Extracting Entities and Relationships
Our first step is to extract entities and relationships from the data using the language model. We have a function called "extract_entities_relationships" that takes a folder of files and a prompt template as inputs. This function iterates through each file, applies the prompt template, and calls the OpenAI API to generate the entities and relationships. The results are stored in a JSON object. We provide prompt templates for different types of files, such as project briefs, people profiles, and Slack messages. These templates define the entities, relationships, and desired output structure for each file type.
Generating Cipher Statements
Once we have the entities and relationships extracted, we can generate the Cipher statements to create nodes and relationships in the Neo4j graph database. We have a function called "generate_cipher" that takes the JSON object as input and generates the appropriate Cipher statements. This function constructs the Cipher statements for creating nodes and relationships based on the entities and relationships extracted earlier. The resulting statements are stored in a text file, which can be used to execute the statements in the Neo4j database.

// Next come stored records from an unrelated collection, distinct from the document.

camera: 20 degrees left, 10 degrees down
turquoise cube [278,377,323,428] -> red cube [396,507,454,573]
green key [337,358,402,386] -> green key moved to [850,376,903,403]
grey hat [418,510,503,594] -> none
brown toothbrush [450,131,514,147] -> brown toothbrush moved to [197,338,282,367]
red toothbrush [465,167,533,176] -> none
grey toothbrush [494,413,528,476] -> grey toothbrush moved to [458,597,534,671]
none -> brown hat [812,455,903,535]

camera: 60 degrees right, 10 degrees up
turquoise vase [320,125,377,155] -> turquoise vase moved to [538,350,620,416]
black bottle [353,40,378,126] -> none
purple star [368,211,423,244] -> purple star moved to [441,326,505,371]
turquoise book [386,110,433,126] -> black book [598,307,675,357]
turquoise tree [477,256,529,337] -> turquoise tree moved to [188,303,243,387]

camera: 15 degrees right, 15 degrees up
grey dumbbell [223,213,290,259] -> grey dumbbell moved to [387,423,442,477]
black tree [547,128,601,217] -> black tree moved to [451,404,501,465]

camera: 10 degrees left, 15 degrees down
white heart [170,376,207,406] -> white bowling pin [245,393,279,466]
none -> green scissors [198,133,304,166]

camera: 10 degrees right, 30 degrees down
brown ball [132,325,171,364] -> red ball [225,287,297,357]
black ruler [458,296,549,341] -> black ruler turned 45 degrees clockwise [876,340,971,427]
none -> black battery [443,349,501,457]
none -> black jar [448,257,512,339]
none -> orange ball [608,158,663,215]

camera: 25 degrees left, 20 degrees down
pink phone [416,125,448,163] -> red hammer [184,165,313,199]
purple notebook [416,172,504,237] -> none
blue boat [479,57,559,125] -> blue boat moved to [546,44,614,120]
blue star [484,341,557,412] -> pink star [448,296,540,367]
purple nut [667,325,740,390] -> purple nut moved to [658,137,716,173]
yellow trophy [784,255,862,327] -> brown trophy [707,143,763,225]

Executing Cipher Statements
In the final step, we have a pipeline function that orchestrates the entire process. This function takes a list of folders and their corresponding prompt templates as input. It sequentially runs the functions to extract entities and relationships, generate Cipher statements, and execute the statements in the Neo4j database. The results are stored in the graph database, creating a knowledge graph from the unstructured data.
Keywords
- Knowledge Graphs
- Large Language Models
- Graph Databases
- Entities
- Relationships
- Unstructured Data
- Neo4j
- Cipher Statements
- OpenAI API
- Jupyter Notebook
FAQ
- What is a knowledge graph?
- A knowledge graph is a structured representation of information that captures entities (e.g., people, places, concepts) and their relationships.
- What are large language models?
- Large language models (LLMs) are AI models trained on vast amounts of text data, enabling them to generate human-like language.
- What is a graph database?
- A graph database is a database system that uses graph structures to store, represent, and query data.
- How do LLMs help in building knowledge graphs?
- LLMs can identify entities and relationships in unstructured data, enabling the generation of knowledge graphs.
- What are Cipher statements in Neo4j?
- Cipher statements are queries written in the Neo4j graph database language used to create, update, and query the database.
This article provides a step-by-step guide on building knowledge graphs using large language models and graph databases. We discuss the process of extracting entities and relationships from unstructured data, generating Cipher statements, and executing them in a Neo4j graph database. The tutorial explores the power of LLMs and their advantages over traditional approaches.